Government moves to solve pensions shortfall


Rust belt
The northeastern provinces-Liaoning, Jilin and Heilongjiang-were once known as the "Republic's eldest son" because of their crucial status in the national economy as a base for heavy industry.
But the region became a rust belt after large numbers of State-owned coal mines, steel plants and oil refineries were idled amid sweeping economic reforms in the 1990s.
The former employees, mostly born in the 1950s and '60s baby booms, have now surpassed the retirement age for blue-collar workers-55 for men and 50 for women-and large numbers of them have started collecting the State pension.
Meanwhile, the job evaporation in the northeast has seen many young people move to Beijing and other economically vibrant regions, meaning they do not contribute to the pension fund in their home province.
Moreover, their numbers are fewer because many were born after the one-child rule was introduced in 1980.
In the first decade of this century, Heilongjiang saw a net outflow of 1.26 million residents. Meanwhile, starting in 2010, an average 100,000 people moved elsewhere every year, according to the provincial statistics bureau.
More than 30 percent of those people are age 20 to 30, and less than 20 percent have reached retirement age, it said.
The workers' migration to the coastal regions has created a huge discrepancy in the health of pension funds in different parts of the country.

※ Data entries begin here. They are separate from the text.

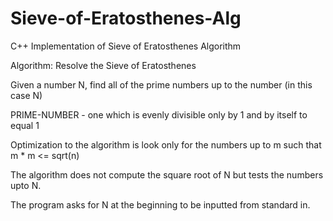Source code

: # Sieve-of-Eratosthenes-Alg
C++ Implementation of Sieve of Eratosthenes Algorithm

Algorithm: Resolve the Sieve of Eratosthenes

Given a number N, find all of the prime numbers up to the number (in this case N)

PRIME-NUMBER - one which is evenly divisible only by 1 and by itself to equal 1

Optimization to the algorithm is look only for the numbers up to m such that m * m <= sqrt(n)

The algorithm does not compute the square root of N but tests the numbers upto N. 

The program asks for N at the beginning to be inputted from standard in.
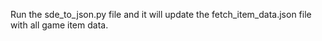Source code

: Run the sde_to_json.py file and it will update the fetch_item_data.json file with all game item data.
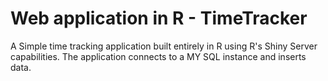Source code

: # Web application in R - TimeTracker
A Simple time tracking application built entirely in R using R's Shiny Server capabilities. The application connects to a MY SQL instance and inserts data.
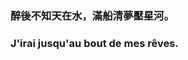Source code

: ### 醉後不知天在水，滿船清夢壓星河。

### J'irai jusqu'au bout de mes rêves.

<br/>

<script src="https://cdn.jsdelivr.net/npm/publicalbum@latest/dist/pa-embed-player.min.js" async></script>
<div class="pa-embed-player" style="width:100%; height:600px; display:none;"
  data-link="https://photos.app.goo.gl/PA7LhMWJfCAvbQhV9"
  data-title="LaGalerie"
  data-description="6 new photos added to shared album"
  data-slideshow-delay="3">
  <img data-src="https://lh3.googleusercontent.com/ggwDMCKc583jk_CIt4LtU5HvkUqM5v2Xt7NzxNA92dAMg5PQpdNjJLX3rJC94vql-xEMDJwpMk8V1BPAOan8A92h4OJd40Irdx38VhMO2LHXRjU6MFUc3ugGt61FApKWtWvfE8LL1u4=w1920-h1080" src="" alt="" />
  <img data-src="https://lh3.googleusercontent.com/PbTAQ4NY0pSFubgFmr-9J-EIO19HrXBst6ogkdFhciAPdCvOvUc3ovYBTrMQOGjxiRqr1zJR64eURTAoT6B-_vZ7wXh57tLFzYLWRNW5Tcbkayx6cts9So9UKiOqoKM51fxlMKdcz90=w1920-h1080" src="" alt="" />
  <img data-src="https://lh3.googleusercontent.com/8wuevUF5XNZWvI3Hu_wHWnlS5_Nmzq2JmslcBP_FLLAvouiVeM0Eo46gy5LCqIkMObh6cKVBcb_p-dRmxWHcsWo3aeSsQGT2tweufPvM6j_ZBCaj8_V-fTQAx2eusqKynHBInDi7MLQ=w1920-h1080" src="" alt="" />
  <img data-src="https://lh3.googleusercontent.com/kgorvjsY_4pI__tW4oZdZhSzrCB30iAb4sbRRKxFPkit2NfuiCOPg-mV_CqDSJGRGc5pbdYwIa8YSFySqxDn5QvMzlAmwsD9Mox4bgxamTiy2iwrikWIiaiMqy0EpEjBhY2sXIJSP28=w1920-h1080" src="" alt="" />
  <img data-src="https://lh3.googleusercontent.com/2Hvve8mCLwsQnSlSzT4KnnLpf10bu_ODAO-iiruXoJh7MSVuSDrqf_tf4xW4DvF8EhtF9KGxLMqhk38D-NNbsm6tphVtwzWuNhTpjczUk6Q4uoctO-CSE71-bHFPbXeVH2v3dMOVisI=w1920-h1080" src="" alt="" />
  <img data-src="https://lh3.googleusercontent.com/fDuAPccvQGbCWW2QHRtigPrccSbyufEIUmZz4IsZqartJ0oe1wfbK_EmY5gJgLtwfnBwLOLxbk2ADElxTfpKuPbR38CnOujGvoQ_CwddhBE0YiPZLU_fs8vc_6yu9Hto6TCje_l97l8=w1920-h1080" src="" alt="" />
</div>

In 2017, Yin Weimin, a former minister of human resources and social security, said that at 1.3-to-1, Heilongjiang had the country's lowest contributor-collector ratio, suggesting immense payout pressure.
However, the ratio was 9-to-1 in Guangdong province, the manufacturing and trading hub in South China, he said.
Experts said that in addition to putting pressure on fund payouts, the fragmented system has caused problems such as a gap in benefit collections, as the contribution rate varies from area to area and the benefits are calculated according to local income levels.